[Stored dataset items]
==============================
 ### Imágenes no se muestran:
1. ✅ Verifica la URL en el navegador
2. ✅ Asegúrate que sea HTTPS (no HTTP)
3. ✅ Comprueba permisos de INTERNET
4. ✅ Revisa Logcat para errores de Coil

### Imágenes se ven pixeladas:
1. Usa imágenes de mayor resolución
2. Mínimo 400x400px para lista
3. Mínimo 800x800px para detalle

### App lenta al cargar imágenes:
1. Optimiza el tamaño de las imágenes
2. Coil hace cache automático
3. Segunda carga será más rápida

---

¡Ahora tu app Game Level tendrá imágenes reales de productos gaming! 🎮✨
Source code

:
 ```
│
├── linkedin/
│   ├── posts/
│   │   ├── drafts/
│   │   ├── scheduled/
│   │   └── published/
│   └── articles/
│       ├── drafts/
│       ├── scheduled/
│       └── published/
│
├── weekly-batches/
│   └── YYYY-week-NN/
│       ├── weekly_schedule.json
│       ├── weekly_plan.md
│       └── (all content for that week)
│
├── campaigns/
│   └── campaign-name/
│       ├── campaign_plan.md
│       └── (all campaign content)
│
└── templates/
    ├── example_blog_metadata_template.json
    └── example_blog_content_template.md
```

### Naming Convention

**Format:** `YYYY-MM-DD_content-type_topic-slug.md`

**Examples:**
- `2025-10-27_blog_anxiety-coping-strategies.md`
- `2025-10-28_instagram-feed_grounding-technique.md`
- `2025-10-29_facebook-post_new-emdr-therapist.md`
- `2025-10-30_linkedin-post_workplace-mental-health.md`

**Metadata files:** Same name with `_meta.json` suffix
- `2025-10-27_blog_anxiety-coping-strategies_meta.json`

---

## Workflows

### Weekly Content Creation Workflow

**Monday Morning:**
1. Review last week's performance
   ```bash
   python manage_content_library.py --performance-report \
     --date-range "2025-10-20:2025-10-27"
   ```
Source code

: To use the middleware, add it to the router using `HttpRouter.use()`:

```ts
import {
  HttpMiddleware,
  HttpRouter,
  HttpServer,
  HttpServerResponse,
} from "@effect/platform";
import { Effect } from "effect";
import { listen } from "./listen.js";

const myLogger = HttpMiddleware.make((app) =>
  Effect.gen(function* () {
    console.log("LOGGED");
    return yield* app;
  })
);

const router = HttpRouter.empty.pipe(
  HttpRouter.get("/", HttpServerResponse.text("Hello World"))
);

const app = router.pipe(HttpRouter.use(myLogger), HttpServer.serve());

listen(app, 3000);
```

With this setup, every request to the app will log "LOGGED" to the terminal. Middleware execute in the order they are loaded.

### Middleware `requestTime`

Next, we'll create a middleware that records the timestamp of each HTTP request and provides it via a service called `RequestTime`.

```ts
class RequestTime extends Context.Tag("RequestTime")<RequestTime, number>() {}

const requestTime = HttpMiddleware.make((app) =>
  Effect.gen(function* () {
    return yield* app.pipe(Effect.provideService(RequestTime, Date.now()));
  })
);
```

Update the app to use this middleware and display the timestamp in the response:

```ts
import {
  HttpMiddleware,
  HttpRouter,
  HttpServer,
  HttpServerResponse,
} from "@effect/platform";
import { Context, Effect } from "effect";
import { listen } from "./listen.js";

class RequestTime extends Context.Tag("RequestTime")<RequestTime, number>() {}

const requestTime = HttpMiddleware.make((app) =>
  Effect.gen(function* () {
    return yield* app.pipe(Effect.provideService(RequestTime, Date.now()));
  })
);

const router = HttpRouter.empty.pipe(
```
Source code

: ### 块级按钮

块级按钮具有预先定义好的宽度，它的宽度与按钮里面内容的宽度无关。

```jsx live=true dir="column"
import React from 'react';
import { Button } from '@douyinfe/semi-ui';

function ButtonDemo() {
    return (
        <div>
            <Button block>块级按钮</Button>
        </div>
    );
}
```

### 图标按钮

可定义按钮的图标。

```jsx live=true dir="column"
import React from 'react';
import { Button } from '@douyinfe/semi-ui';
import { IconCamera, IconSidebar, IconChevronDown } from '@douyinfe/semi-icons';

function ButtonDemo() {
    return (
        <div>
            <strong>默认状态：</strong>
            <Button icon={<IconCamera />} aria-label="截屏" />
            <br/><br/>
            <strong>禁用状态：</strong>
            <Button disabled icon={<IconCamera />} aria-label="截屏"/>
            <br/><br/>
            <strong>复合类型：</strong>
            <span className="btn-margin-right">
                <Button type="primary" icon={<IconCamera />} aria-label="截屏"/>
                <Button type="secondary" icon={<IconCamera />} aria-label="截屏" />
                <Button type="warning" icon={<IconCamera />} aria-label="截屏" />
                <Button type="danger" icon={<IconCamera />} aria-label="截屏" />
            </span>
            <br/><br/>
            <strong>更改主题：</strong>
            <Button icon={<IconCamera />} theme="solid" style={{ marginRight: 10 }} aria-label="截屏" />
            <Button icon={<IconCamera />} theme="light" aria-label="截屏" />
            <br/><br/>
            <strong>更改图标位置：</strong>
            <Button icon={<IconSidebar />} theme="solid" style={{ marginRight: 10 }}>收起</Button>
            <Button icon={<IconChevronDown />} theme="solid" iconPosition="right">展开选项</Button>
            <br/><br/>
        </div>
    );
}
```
==============================
ASSIGNMENT =
Nothing may be omitted; retype every record exactly.

WRITTEN REPLY =
 ### Imágenes no se muestran:
1. ✅ Verifica la URL en el navegador
2. ✅ Asegúrate que sea HTTPS (no HTTP)
3. ✅ Comprueba permisos de INTERNET
4. ✅ Revisa Logcat para errores de Coil

### Imágenes se ven pixeladas:
1. Usa imágenes de mayor resolución
2. Mínimo 400x400px para lista
3. Mínimo 800x800px para detalle

### App lenta al cargar imágenes:
1. Optimiza el tamaño de las imágenes
2. Coil hace cache automático
3. Segunda carga será más rápida

---

¡Ahora tu app Game Level tendrá imágenes reales de productos gaming! 🎮✨
Source code

:
 ```
│
├── linkedin/
│   ├── posts/
│   │   ├── drafts/
│   │   ├── scheduled/
│   │   └── published/
│   └── articles/
│       ├── drafts/
│       ├── scheduled/
│       └── published/
│
├── weekly-batches/
│   └── YYYY-week-NN/
│       ├── weekly_schedule.json
│       ├── weekly_plan.md
│       └── (all content for that week)
│
├── campaigns/
│   └── campaign-name/
│       ├── campaign_plan.md
│       └── (all campaign content)
│
└── templates/
    ├── example_blog_metadata_template.json
    └── example_blog_content_template.md
```

### Naming Convention

**Format:** `YYYY-MM-DD_content-type_topic-slug.md`

**Examples:**
- `2025-10-27_blog_anxiety-coping-strategies.md`
- `2025-10-28_instagram-feed_grounding-technique.md`
- `2025-10-29_facebook-post_new-emdr-therapist.md`
- `2025-10-30_linkedin-post_workplace-mental-health.md`

**Metadata files:** Same name with `_meta.json` suffix
- `2025-10-27_blog_anxiety-coping-strategies_meta.json`

---

## Workflows

### Weekly Content Creation Workflow

**Monday Morning:**
1. Review last week's performance
   ```bash
   python manage_content_library.py --performance-report \
     --date-range "2025-10-20:2025-10-27"
   ```
Source code

: To use the middleware, add it to the router using `HttpRouter.use()`:

```ts
import {
  HttpMiddleware,
  HttpRouter,
  HttpServer,
  HttpServerResponse,
} from "@effect/platform";
import { Effect } from "effect";
import { listen } from "./listen.js";

const myLogger = HttpMiddleware.make((app) =>
  Effect.gen(function* () {
    console.log("LOGGED");
    return yield* app;
  })
);

const router = HttpRouter.empty.pipe(
  HttpRouter.get("/", HttpServerResponse.text("Hello World"))
);

const app = router.pipe(HttpRouter.use(myLogger), HttpServer.serve());

listen(app, 3000);
```

With this setup, every request to the app will log "LOGGED" to the terminal. Middleware execute in the order they are loaded.

### Middleware `requestTime`

Next, we'll create a middleware that records the timestamp of each HTTP request and provides it via a service called `RequestTime`.

```ts
class RequestTime extends Context.Tag("RequestTime")<RequestTime, number>() {}

const requestTime = HttpMiddleware.make((app) =>
  Effect.gen(function* () {
    return yield* app.pipe(Effect.provideService(RequestTime, Date.now()));
  })
);
```

Update the app to use this middleware and display the timestamp in the response:

```ts
import {
  HttpMiddleware,
  HttpRouter,
  HttpServer,
  HttpServerResponse,
} from "@effect/platform";
import { Context, Effect } from "effect";
import { listen } from "./listen.js";

class RequestTime extends Context.Tag("RequestTime")<RequestTime, number>() {}

const requestTime = HttpMiddleware.make((app) =>
  Effect.gen(function* () {
    return yield* app.pipe(Effect.provideService(RequestTime, Date.now()));
  })
);

const router = HttpRouter.empty.pipe(
```
Source code

: ### 块级按钮

块级按钮具有预先定义好的宽度，它的宽度与按钮里面内容的宽度无关。

```jsx live=true dir="column"
import React from 'react';
import { Button } from '@douyinfe/semi-ui';

function ButtonDemo() {
    return (
        <div>
            <Button block>块级按钮</Button>
        </div>
    );
}
```

### 图标按钮

可定义按钮的图标。

```jsx live=true dir="column"
import React from 'react';
import { Button } from '@douyinfe/semi-ui';
import { IconCamera, IconSidebar, IconChevronDown } from '@douyinfe/semi-icons';

function ButtonDemo() {
    return (
        <div>
            <strong>默认状态：</strong>
            <Button icon={<IconCamera />} aria-label="截屏" />
            <br/><br/>
            <strong>禁用状态：</strong>
            <Button disabled icon={<IconCamera />} aria-label="截屏"/>
            <br/><br/>
            <strong>复合类型：</strong>
            <span className="btn-margin-right">
                <Button type="primary" icon={<IconCamera />} aria-label="截屏"/>
                <Button type="secondary" icon={<IconCamera />} aria-label="截屏" />
                <Button type="warning" icon={<IconCamera />} aria-label="截屏" />
                <Button type="danger" icon={<IconCamera />} aria-label="截屏" />
            </span>
            <br/><br/>
            <strong>更改主题：</strong>
            <Button icon={<IconCamera />} theme="solid" style={{ marginRight: 10 }} aria-label="截屏" />
            <Button icon={<IconCamera />} theme="light" aria-label="截屏" />
            <br/><br/>
            <strong>更改图标位置：</strong>
            <Button icon={<IconSidebar />} theme="solid" style={{ marginRight: 10 }}>收起</Button>
            <Button icon={<IconChevronDown />} theme="solid" iconPosition="right">展开选项</Button>
            <br/><br/>
        </div>
    );
}
```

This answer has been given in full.